**ページ本文:**
···
ボクの知り合いに旅行作家の嵐よういち という男がいる
世界中の危険地帯に足を運び 危ない目に遭って
どうやって切り抜けたかを本にしているバカ野郎だ

だがこの男 決して命を粗末にしているわけじゃない
むしろ 他の誰より命の大切さを知っているんじゃないかって思う

彼ほどじゃないが ボクも今まで何度かの危険を味わってきた

だけど本当の危険ってやつはいつだって すぐ近くで
或いは スゴク遠くで待ち構えていて その距離感をつかむことは
難しいもんだ

大抵は危険でもないのに ヤバイと思い込む主観的思考の中に
存在する危険信号が 一足踏み込む前に点滅して
防衛本能が働いてしまうから 本当の危険を知らないまま
多くは危険と思っているだけのような気がする

本当の危険は危険を体験しないと
つまり 痛い目を味わって 苦しかったり 悔しかったり 泣いちゃったり
もう生きているのがイヤって思ったり
神様に中指立てて さんざん罵ったりして
少しずつ体にしみこませ 深層意識にしまいこんで
危険に対する直感力を培っていかないと 近づけないものなのだろう

そうしてその直感力で 危険と安全の境界線の
ギリギリのスレスレの所で 引き返せることが出来るようになった時
人は命の大切さや ありがたさを知る事が出来るようになる

それが嵐よういち という男で バカ野郎で ボクが愛すべき部類の男だ

そんな彼もボクも 結局のところ 最後に手にするものは
自慢でも達成感でもなく

命に尽きるのだろう(本人確認はしてないが)
···
**取り組む課題:**
本文を二文で要約するとどうなりますか?

**提供資料:**
···
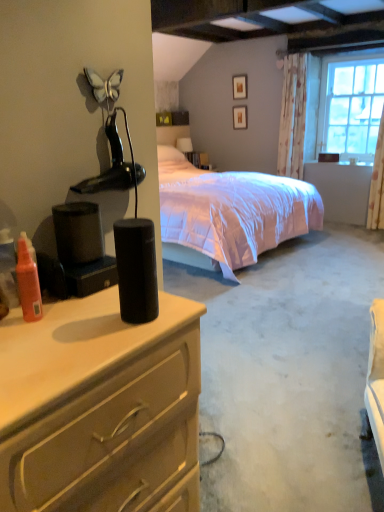
Find the location of a particular element. Image resolution: width=384 pixels, height=512 pixels. free space between translucent orange spray bottle at left and black matte speaker at center is located at coordinates (81, 318).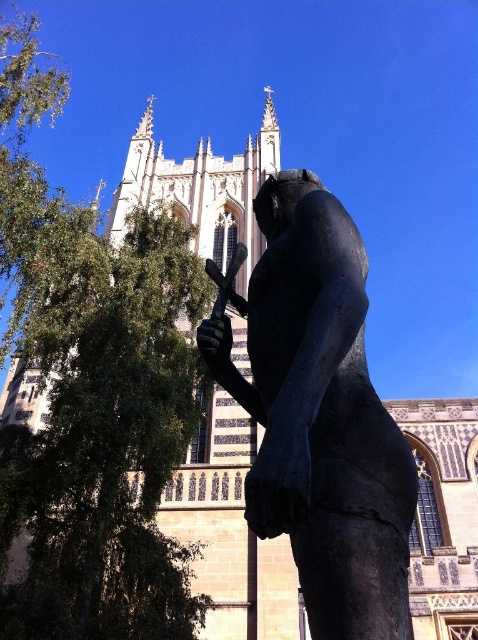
···
**出力結果:**
筆者の知り合いの旅行作家・嵐よういちは、世界中の危険地帯に足を運んで危ない目に遭い、どう切り抜けたかを本にしていますが、命を粗末にしているわけではなく、むしろ誰より命の大切さを知っているのではないかと筆者は思っています。本当の危険は痛い目を味わって体験し、危険に対する直感力を培わなければ近づけないものであり、その直感力で危険と安全の境界線ぎりぎりの所で引き返せるようになった時、人は命の大切さやありがたさを知ることができるようになると述べられています。